When I was put on a GLP-1, my appetite and cravings were immediately curbed. I used this to make a lifestyle change under the supervision of my doctor. First, we stopped using the word “diet” in our house. Second, we, as a family, adopted a Mediterranean way of eating. These two steps have changed the way our whole family views food. We collectively make healthier food choices.

Diets trigger a thought of depravation. It is more about what you cannot eat than what you can enjoy. I did not clear the pantry or ban sugar. Instead, we give ourselves permission to have that piece of cake, eat a donut, enjoy a weekend of gameday food. Nothing is banned, but our mindset is more about moderation. The decrease in appetite and cravings due to the drug helped to create these new habits. This is where the medication and the lifestyle change go hand-in-hand.

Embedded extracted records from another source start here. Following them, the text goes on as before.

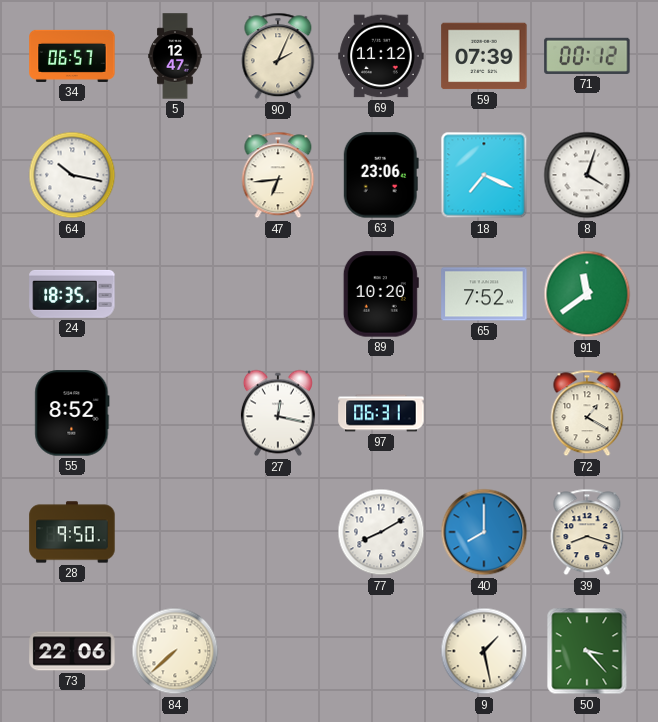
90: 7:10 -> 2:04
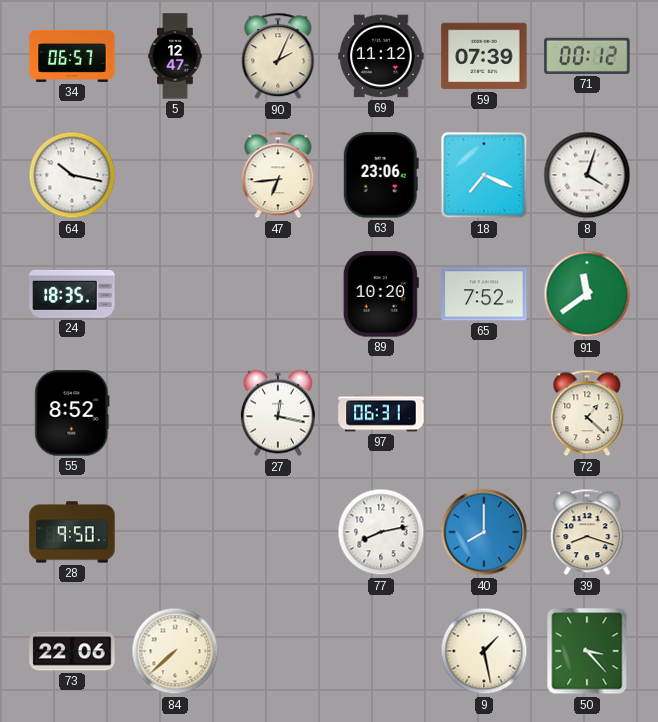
72: 1:20 -> 1:22
77: 8:10 -> 8:13
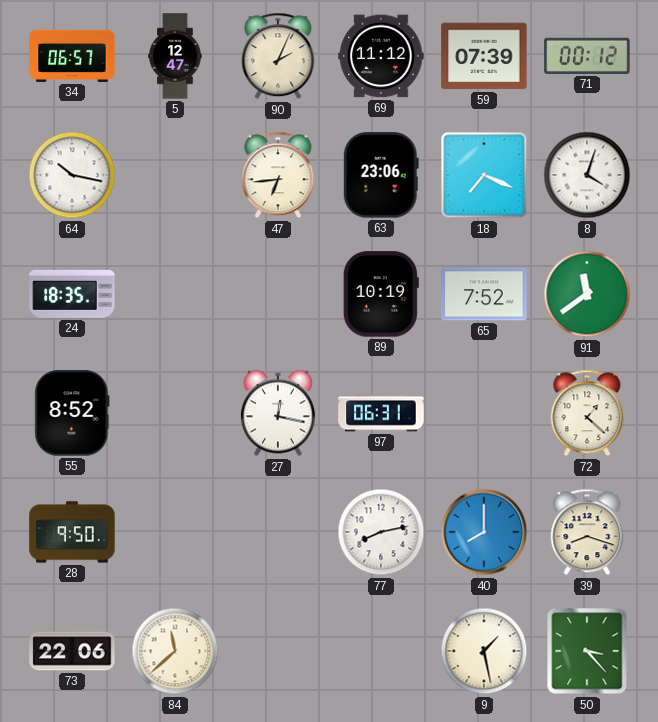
89: 10:20 -> 10:19
84: 7:38 -> 11:38
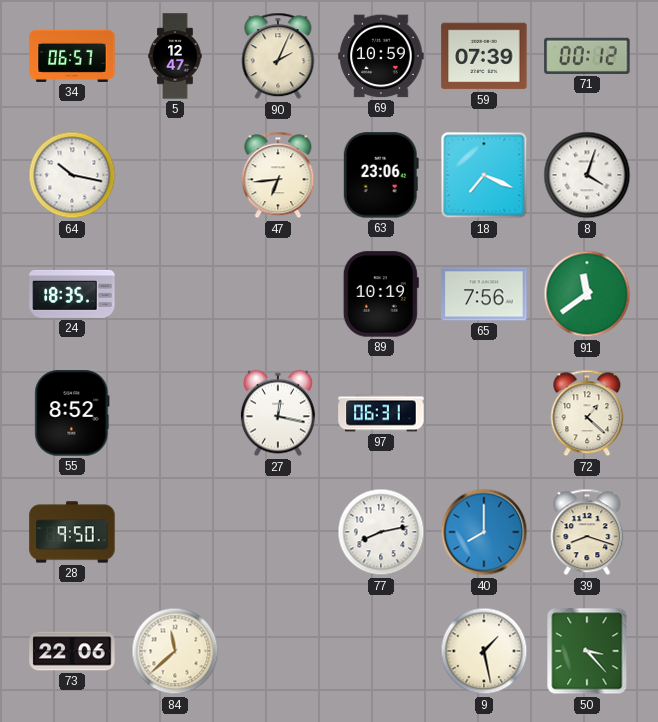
69: 11:12 -> 10:59
65: 7:52 -> 7:56
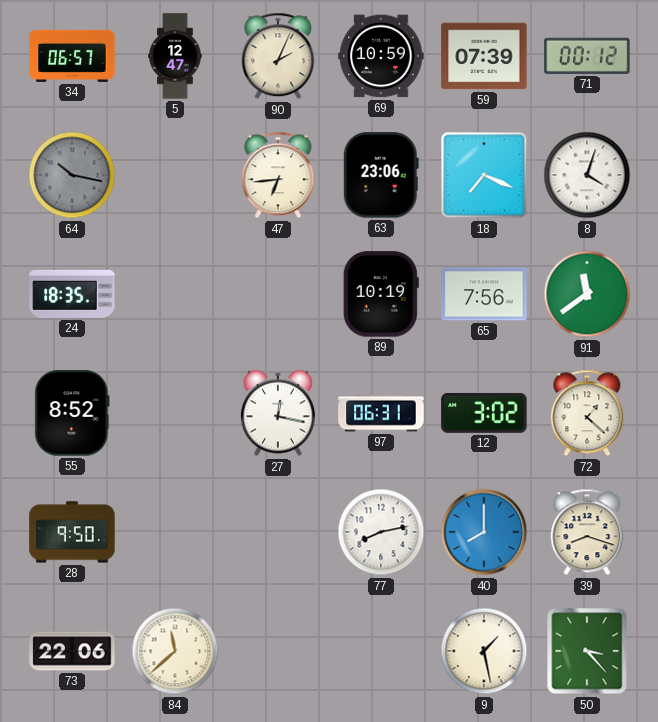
64 dial: white -> grey
12: none -> 3:02
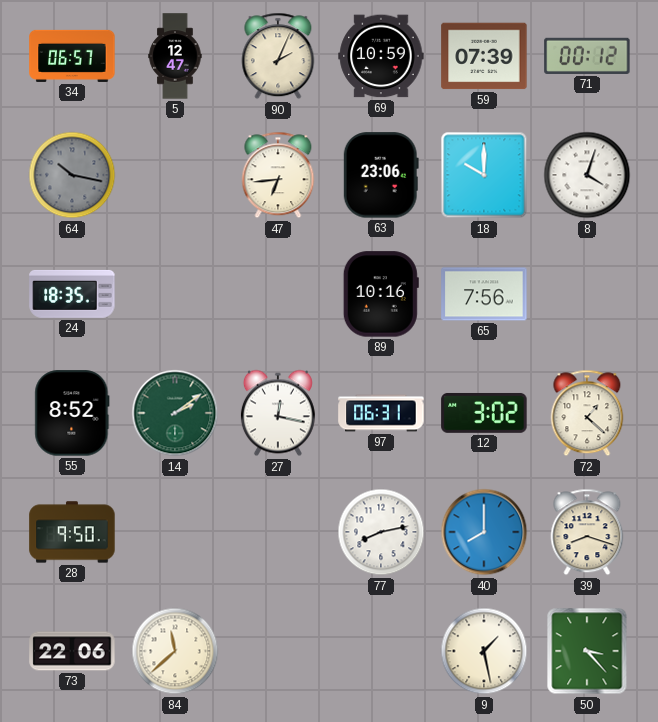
18: 7:19 -> 10:00
89: 10:19 -> 10:16
91: 11:39 -> none
14: none -> 2:09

The final piece to the success I have seen is taking care of my mental health. My emotional connection to food, using food to cope with stress, depression, anxiety, is debilitating. It is the root cause of my decades’ struggle with eating disorders. But, until I actually came to terms with this, any diet or lifestyle change was doomed to fail from the get-go! Proper medication paired with meditation, prayer, counseling (every person is different) is the only way to dig out from the suffocating hole of depression, anxiety, and food addiction.

Future of Policy

I share all of this because the inevitable is coming. The writing is on the wall. How many pieces of legislation will we see during the 2025 legislative session mandating health insurance coverage of GLP-1s, not only for diabetes but also prediabetes and obesity? For all the reasons shared above, this approach will not drive down costs and will not have the effect of long-term decreases in diabetes numbers.

Despite my success on these drugs, I will testify against a blanket coverage mandate for GLP-1s. I want people to experience the success that I have, but policy initiatives must be carefully calculated and backed by research and long-term effectiveness.